▶ _Aufgabenstellung_:
Schreiben Sie die Zeilen aller folgenden Daten Zeichen für Zeichen ab. Lassen Sie die Bilder dabei in Ihrer Antwort weg.

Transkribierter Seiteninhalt
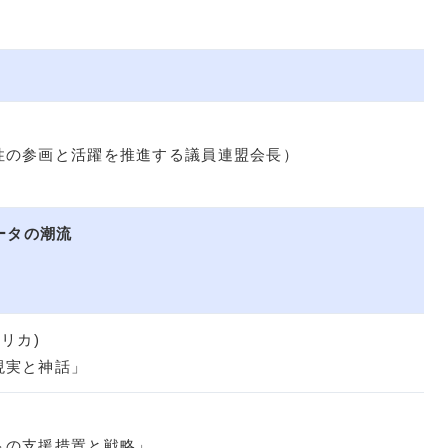
性の参画と活躍を推進する議員連盟会長）
）
オータの潮流
リカ)
現実と神話」
トの支援措置と戦略」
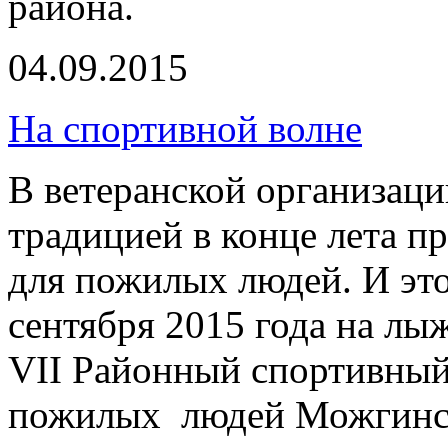
района.
04.09.2015
На спортивной волне
В ветеранской организац
традицией в конце лета п
для пожилых людей. И это
сентября 2015 года на лы
VII Районный спортивный
пожилых людей Можгинск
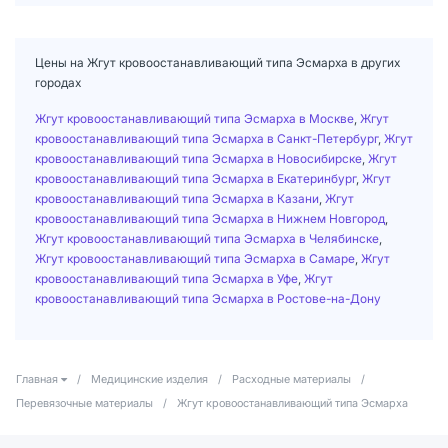
Цены на Жгут кровоостанавливающий типа Эсмарха в других
городах
Жгут кровоостанавливающий типа Эсмарха в Москве
,
Жгут
кровоостанавливающий типа Эсмарха в Санкт-Петербург
,
Жгут
кровоостанавливающий типа Эсмарха в Новосибирске
,
Жгут
кровоостанавливающий типа Эсмарха в Екатеринбург
,
Жгут
кровоостанавливающий типа Эсмарха в Казани
,
Жгут
кровоостанавливающий типа Эсмарха в Нижнем Новгород
,
Жгут кровоостанавливающий типа Эсмарха в Челябинске
,
Жгут кровоостанавливающий типа Эсмарха в Самаре
,
Жгут
кровоостанавливающий типа Эсмарха в Уфе
,
Жгут
кровоостанавливающий типа Эсмарха в Ростове-на-Дону
Главная
/
Медицинские изделия
/
Расходные материалы
/
Перевязочные материалы
/
Жгут кровоостанавливающий типа Эсмарха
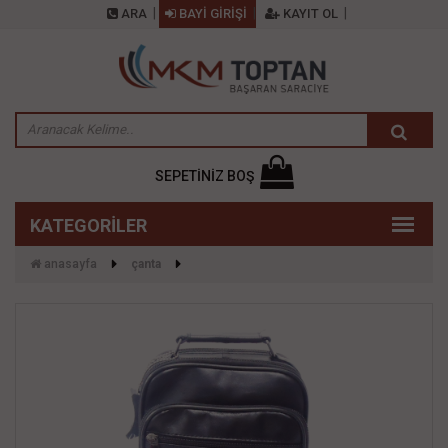
ARA
BAYİ GİRİŞİ
KAYIT OL
SEPETİNİZ BOŞ
anasayfa
çanta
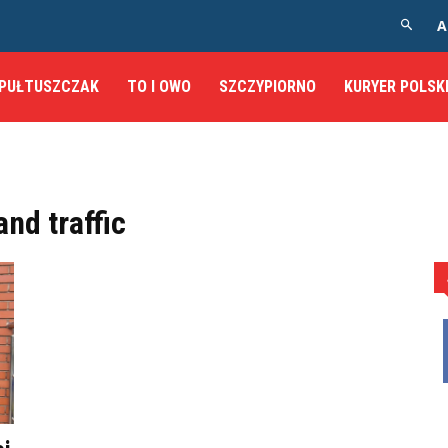
A
PUŁTUSZCZAK
TO I OWO
SZCZYPIORNO
KURYER POLSK
nd traffic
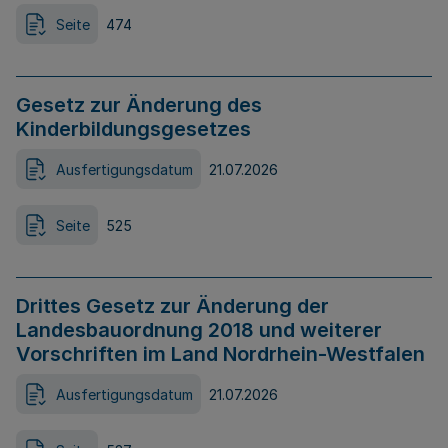
Seite
474
Gesetz zur Änderung des
Kinderbildungsgesetzes
Ausfertigungsdatum
21.07.2026
Seite
525
Drittes Gesetz zur Änderung der
Landesbauordnung 2018 und weiterer
Vorschriften im Land Nordrhein-Westfalen
Ausfertigungsdatum
21.07.2026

▶ _Lösung_:
性の参画と活躍を推進する議員連盟会長）
）
オータの潮流
リカ)
現実と神話」
トの支援措置と戦略」
района.
04.09.2015
На спортивной волне
В ветеранской организац
традицией в конце лета п
для пожилых людей. И это
сентября 2015 года на лы
VII Районный спортивный
пожилых людей Можгинск
Цены на Жгут кровоостанавливающий типа Эсмарха в других
городах
Жгут кровоостанавливающий типа Эсмарха в Москве
,
Жгут
кровоостанавливающий типа Эсмарха в Санкт-Петербург
,
Жгут
кровоостанавливающий типа Эсмарха в Новосибирске
,
Жгут
кровоостанавливающий типа Эсмарха в Екатеринбург
,
Жгут
кровоостанавливающий типа Эсмарха в Казани
,
Жгут
кровоостанавливающий типа Эсмарха в Нижнем Новгород
,
Жгут кровоостанавливающий типа Эсмарха в Челябинске
,
Жгут кровоостанавливающий типа Эсмарха в Самаре
,
Жгут
кровоостанавливающий типа Эсмарха в Уфе
,
Жгут
кровоостанавливающий типа Эсмарха в Ростове-на-Дону
Главная
/
Медицинские изделия
/
Расходные материалы
/
Перевязочные материалы
/
Жгут кровоостанавливающий типа Эсмарха
ARA
BAYİ GİRİŞİ
KAYIT OL
SEPETİNİZ BOŞ
anasayfa
çanta
A
PUŁTUSZCZAK
TO I OWO
SZCZYPIORNO
KURYER POLSK
nd traffic
Seite
474
Gesetz zur Änderung des
Kinderbildungsgesetzes
Ausfertigungsdatum
21.07.2026
Seite
525
Drittes Gesetz zur Änderung der
Landesbauordnung 2018 und weiterer
Vorschriften im Land Nordrhein-Westfalen
Ausfertigungsdatum
21.07.2026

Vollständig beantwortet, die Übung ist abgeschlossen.